What you will do:
Pull out every line below without changing a word, and leave the pictures out of your answer.

Dataset rows:
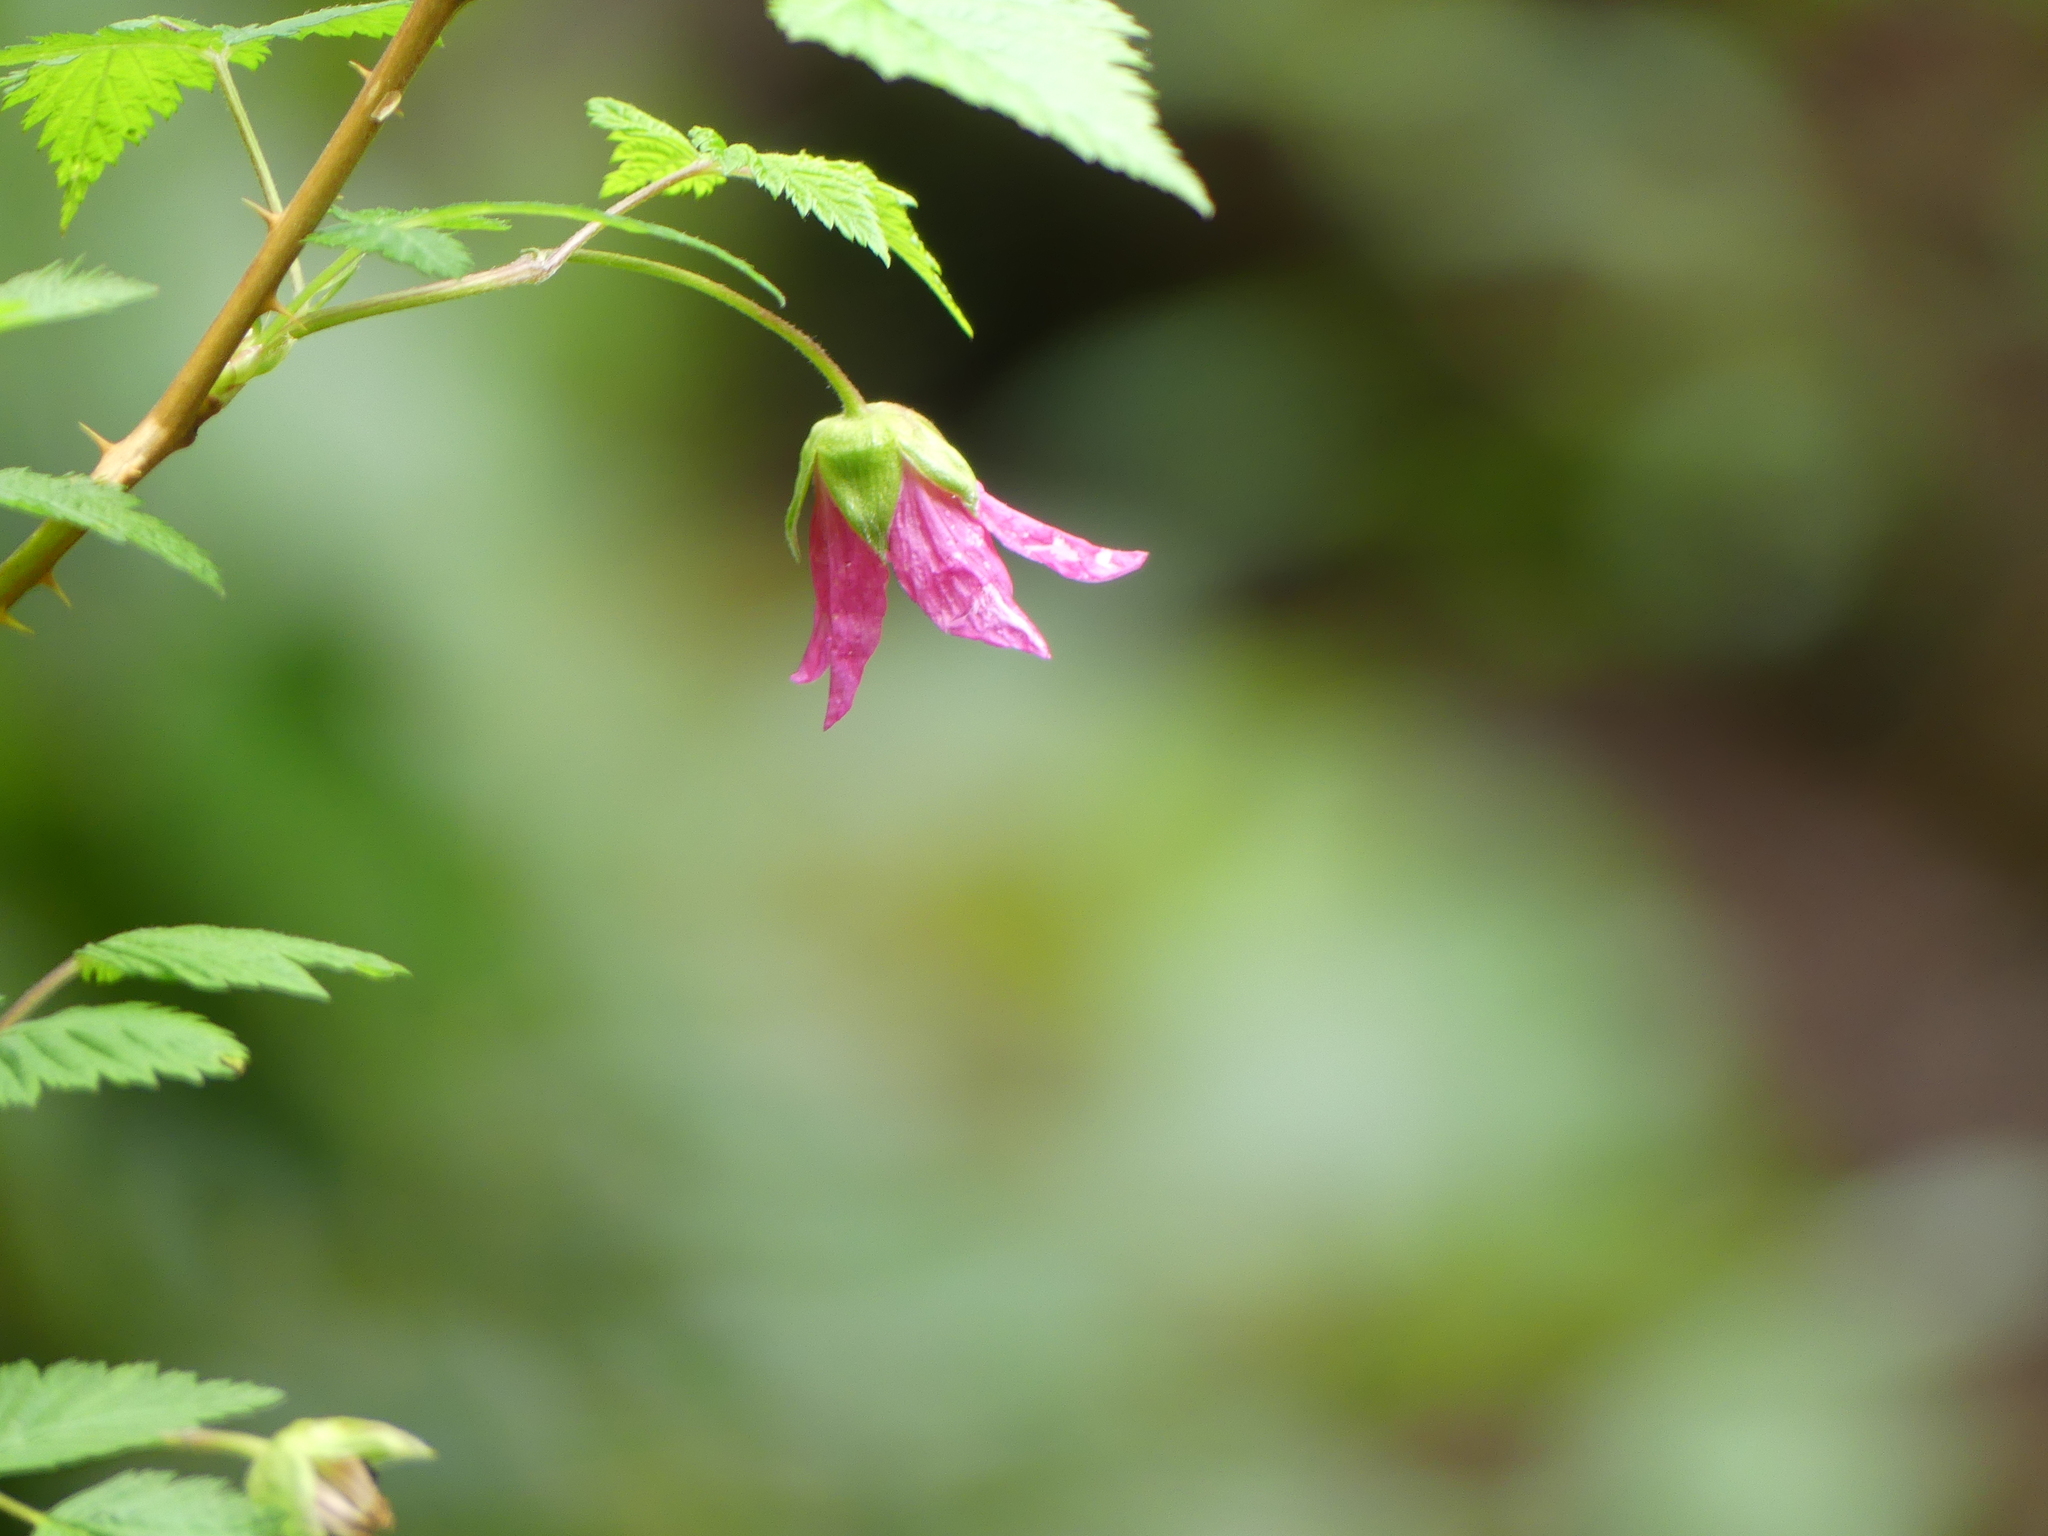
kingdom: Plantae
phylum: Tracheophyta
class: Magnoliopsida
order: Rosales
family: Rosaceae
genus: Rubus
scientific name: Rubus spectabilis
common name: Salmonberry
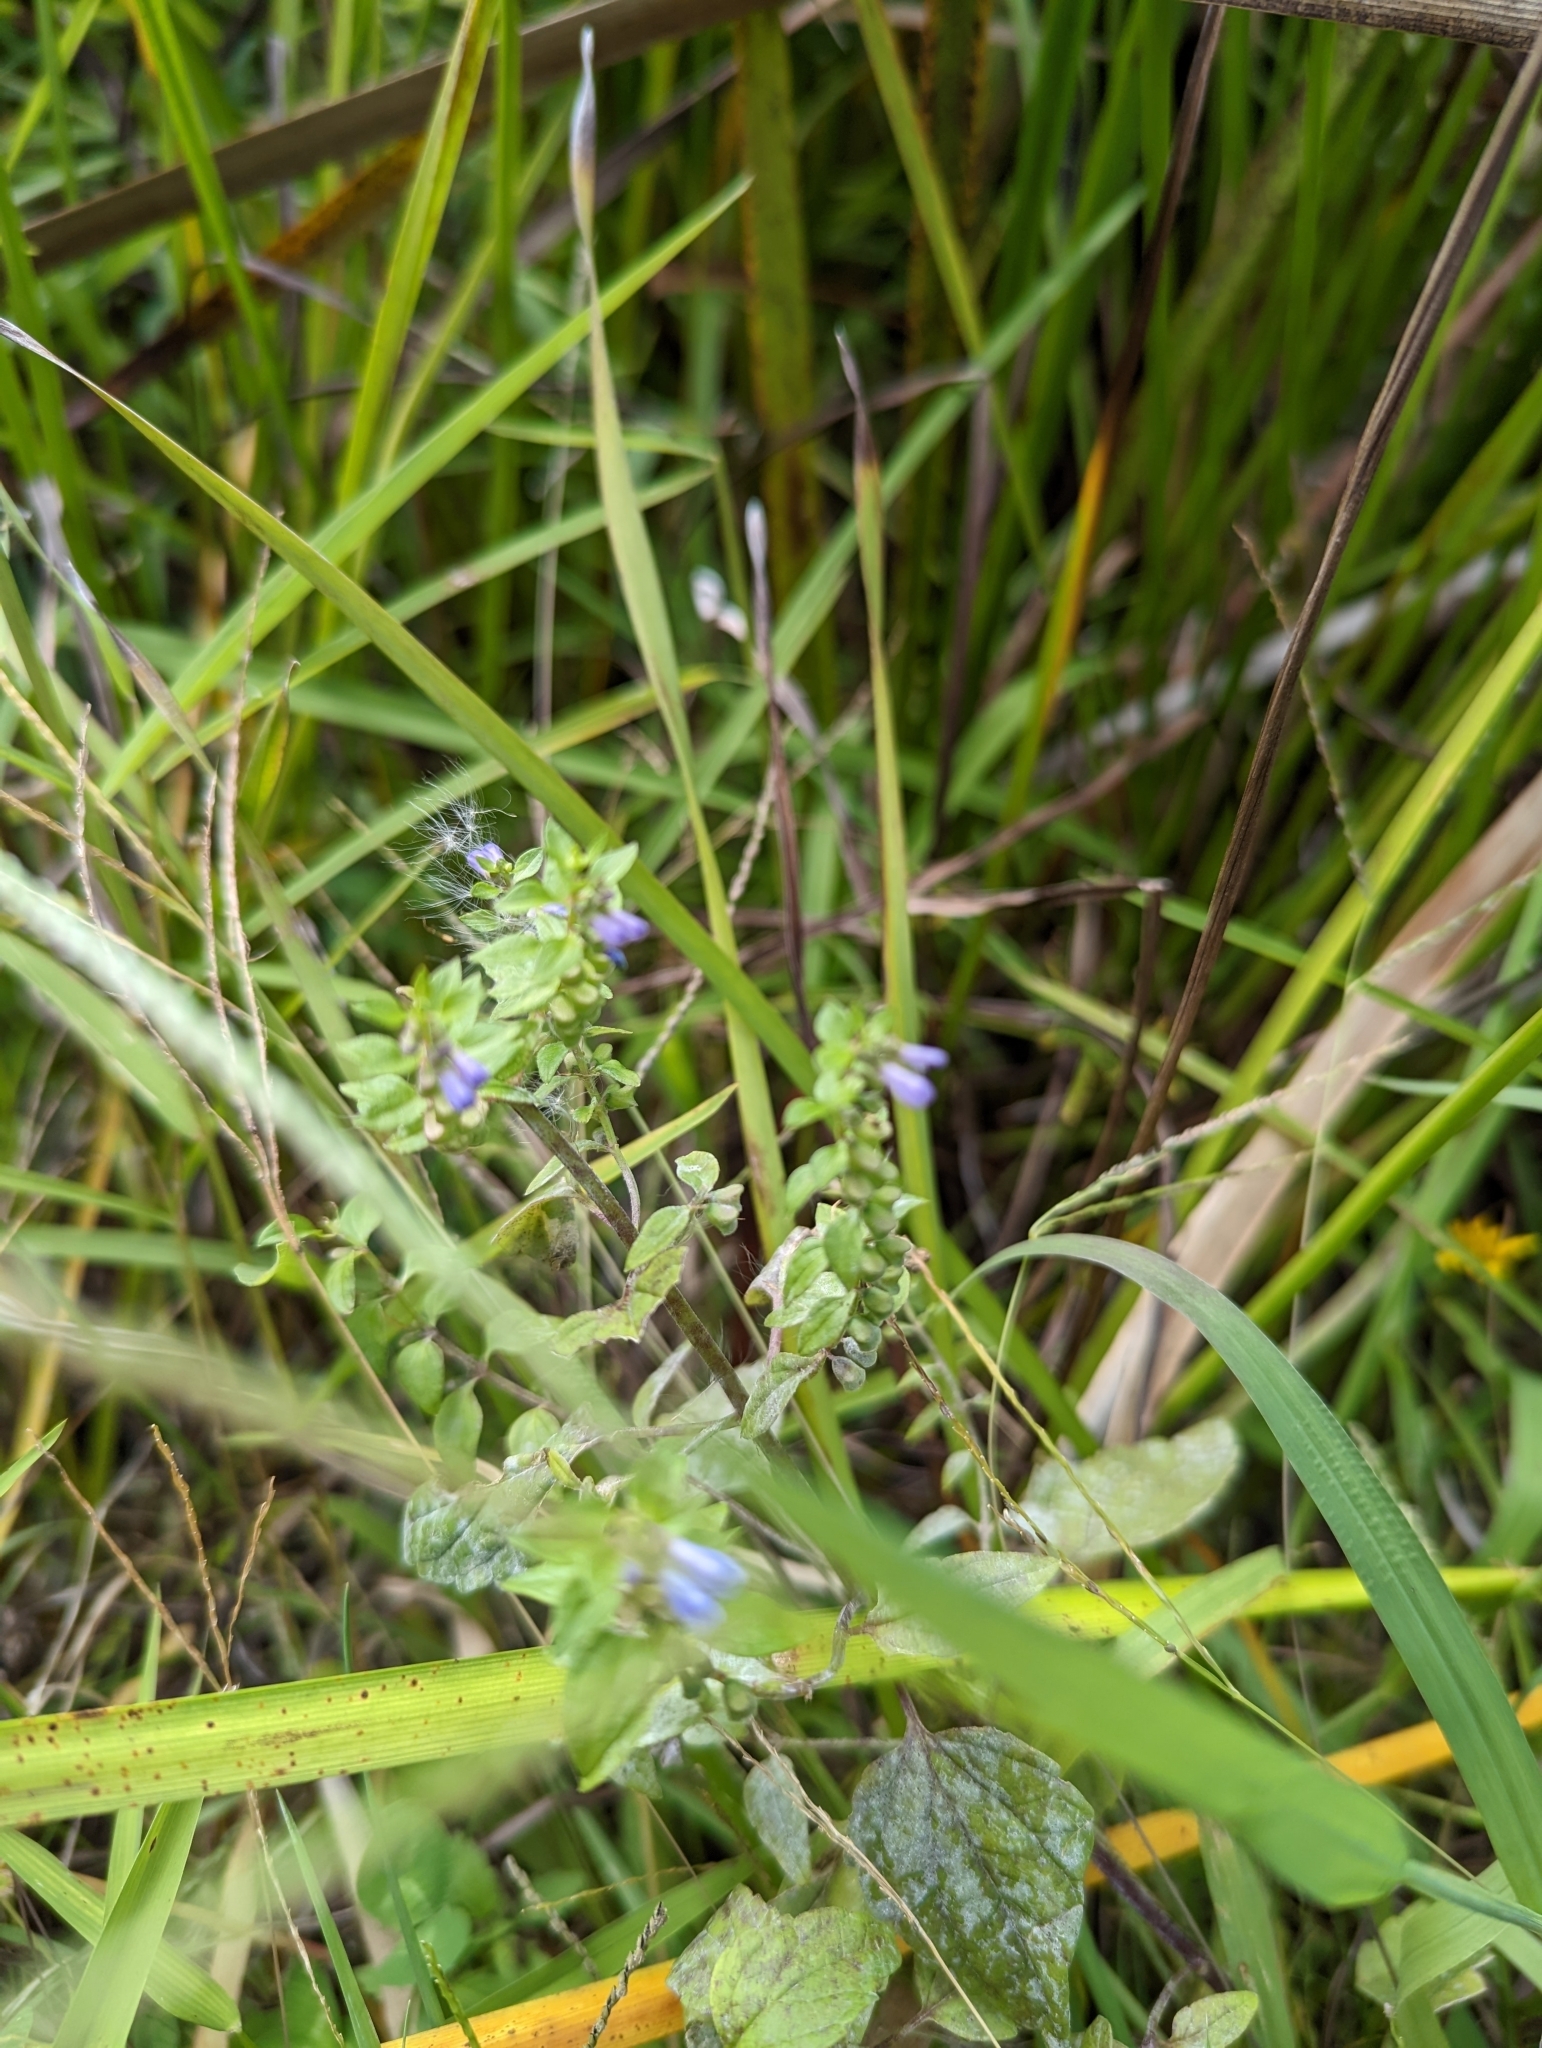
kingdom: Plantae
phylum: Tracheophyta
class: Magnoliopsida
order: Lamiales
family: Lamiaceae
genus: Scutellaria
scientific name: Scutellaria lateriflora
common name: Blue skullcap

Exercise output:
kingdom: Plantae
phylum: Tracheophyta
class: Magnoliopsida
order: Rosales
family: Rosaceae
genus: Rubus
scientific name: Rubus spectabilis
common name: Salmonberry
kingdom: Plantae
phylum: Tracheophyta
class: Magnoliopsida
order: Lamiales
family: Lamiaceae
genus: Scutellaria
scientific name: Scutellaria lateriflora
common name: Blue skullcap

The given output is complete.